■ Task requirements:
1) According to the social media posts, which file format version allows specifying memory limits for containers without Swarm?
2) List the current hobbies the writer names in the social media posts.
3) Continue the social media posts from the point where they stop.

■ Excerpt to read:
.....

I consider the file format 2.x an upgrade over 3.x: it allows specifying memory limits for containers without Swarm (or other extra complexity) which I have no other need for.

For more production systems I prefer defining containers via Ansible or Terraform (both have different issues), but with development environments it's easy to get an "all you have is a hammer" situation.

@cwebber they are cool and useful (when I get interested in something by listening to the show, I follow the links; I prefer to not use the browser while listening), while some recent ones look very impressive, almost like a standalone blog post.

@forteller there are NFC chips with several kilobytes of memory, so this should work if the phone can handle it as an ics file. It might be comparably done via a QR code, they have similar capacities (but might need extra effort to scan it). I have seen more info about using URLs for this, since they allow tracking.

I'd prefer to see the organization name, so I can search for their Web site and find the event schedule there, without possibly getting untrusted URLs from NFC or QR codes.

@forteller I think there isn't much need to change when using an old CC license: BY-SA automatically allows derived works under newer license versions, so most likely all new features of 4.0 can be used with works under 3.0. Unlike most software licenses with version numbers, both versions are good and there isn't much motivating incompatibility (like upgrades to GPL3+ so the software wouldn't be used by Apple).

Or maybe more of the changes are not relevant in the USA.

@forteller wouldn't this be solved by a bot boosting posts of specific accounts? This wouldn't make anything else more complicated and I think some projects have accounts effectively working like that (maybe manually). And it's like blog planets from which I learned a lot.

Categorizing posts might be hard (if not just by the language) and I usually prefer having more to read so I skip ones not in English instead of missing useful and interesting ones.

I'm a software developer interested in some things I'm not doing professionally like applying CS to programming, UX design or making useful software.

My current hobbies are video games, learning to play musical instruments and drawing. I collect lists of ideas like queries for testing search engines.

I hope this won't be my only post where I'm not writing about non-working things.

@rysiek It's very cool and reading the source I just learned about CSS blending modes and how a map selection could work. I wish more tools like static site generators or ones generating reports from code worked in such a way. (Since zooming in makes the map smaller, I have to open the SVG in another browser tab to read its labels; it's the feature I miss in documents with embedded SVGs.)

An insurance company sent me my new policy: as an encrypted , without stating the password anywhere. So I had to run pdfcrack for almost four minutes to get the password.

.....

■ Stored data:
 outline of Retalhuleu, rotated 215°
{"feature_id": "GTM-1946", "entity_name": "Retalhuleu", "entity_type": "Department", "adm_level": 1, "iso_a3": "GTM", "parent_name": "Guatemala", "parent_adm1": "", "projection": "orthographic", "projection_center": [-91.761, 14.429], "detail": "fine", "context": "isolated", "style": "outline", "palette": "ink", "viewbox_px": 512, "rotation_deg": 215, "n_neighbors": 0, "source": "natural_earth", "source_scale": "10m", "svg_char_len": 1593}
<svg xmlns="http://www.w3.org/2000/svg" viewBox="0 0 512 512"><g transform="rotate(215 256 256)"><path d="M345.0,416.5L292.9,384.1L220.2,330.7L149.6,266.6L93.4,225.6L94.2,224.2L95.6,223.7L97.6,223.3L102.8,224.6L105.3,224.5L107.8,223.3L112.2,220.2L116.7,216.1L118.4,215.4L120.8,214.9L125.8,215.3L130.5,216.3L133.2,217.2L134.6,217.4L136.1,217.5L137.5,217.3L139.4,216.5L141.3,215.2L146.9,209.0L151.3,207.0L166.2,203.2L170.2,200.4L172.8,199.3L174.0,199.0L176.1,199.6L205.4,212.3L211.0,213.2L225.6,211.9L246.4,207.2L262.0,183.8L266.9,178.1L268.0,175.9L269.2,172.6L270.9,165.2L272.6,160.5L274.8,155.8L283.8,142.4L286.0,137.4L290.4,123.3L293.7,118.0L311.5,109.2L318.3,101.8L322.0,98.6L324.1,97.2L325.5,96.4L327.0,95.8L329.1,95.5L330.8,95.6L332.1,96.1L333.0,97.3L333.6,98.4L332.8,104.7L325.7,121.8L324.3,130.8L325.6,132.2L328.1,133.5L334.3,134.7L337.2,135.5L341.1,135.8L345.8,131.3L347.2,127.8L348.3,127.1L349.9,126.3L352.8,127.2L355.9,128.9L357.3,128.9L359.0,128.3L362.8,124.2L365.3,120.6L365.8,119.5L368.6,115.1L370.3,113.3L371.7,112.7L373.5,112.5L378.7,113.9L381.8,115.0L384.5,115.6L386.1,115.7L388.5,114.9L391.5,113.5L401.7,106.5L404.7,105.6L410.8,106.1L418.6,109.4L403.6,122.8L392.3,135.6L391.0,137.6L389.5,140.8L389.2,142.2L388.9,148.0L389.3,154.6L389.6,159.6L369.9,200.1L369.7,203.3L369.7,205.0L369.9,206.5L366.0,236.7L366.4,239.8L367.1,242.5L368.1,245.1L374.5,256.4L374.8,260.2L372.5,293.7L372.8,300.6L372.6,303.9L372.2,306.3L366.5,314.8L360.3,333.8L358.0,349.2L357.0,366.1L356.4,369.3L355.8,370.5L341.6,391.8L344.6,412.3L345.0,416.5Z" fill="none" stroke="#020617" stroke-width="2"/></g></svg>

.....

■ The responses:
1) File format 2.x

2) Video games, learning to play musical instruments, and drawing

3)
Many Internet anti-spam techniques work over the : I have many blocked numbers (after a single call), greylisting (most people call again if I don't pick up if away from the phone), protocol checks (if someone speaks the same "hello" before I reply then I block them as a spammer), a kind of CAPTCHA (if I ask "do you offer in-room photovoltaics?" the spammers hang up, since they do). Same as email, I feel all of these techniques could prevent real helpful humans from contacting me.

I looked for a tool that is not specific to a single programming language, supports macros (as in one code fragment defines a function with a reference to a statement in its body added by another code fragment, with correct indents for Python), can be easily installed from repos that I already use and does not require TeX output (I hope to post something to that newer thing also called Web). I found exactly Babel, it seems to do everything that I need.

mounts seem standard, except that the usual VESA 75x75 screws are much too deep for a Cintiq 16. (Using a two monitor adjustable stand with my usual single monitor, I already see improvements in ergonomics and cable management on my desk.)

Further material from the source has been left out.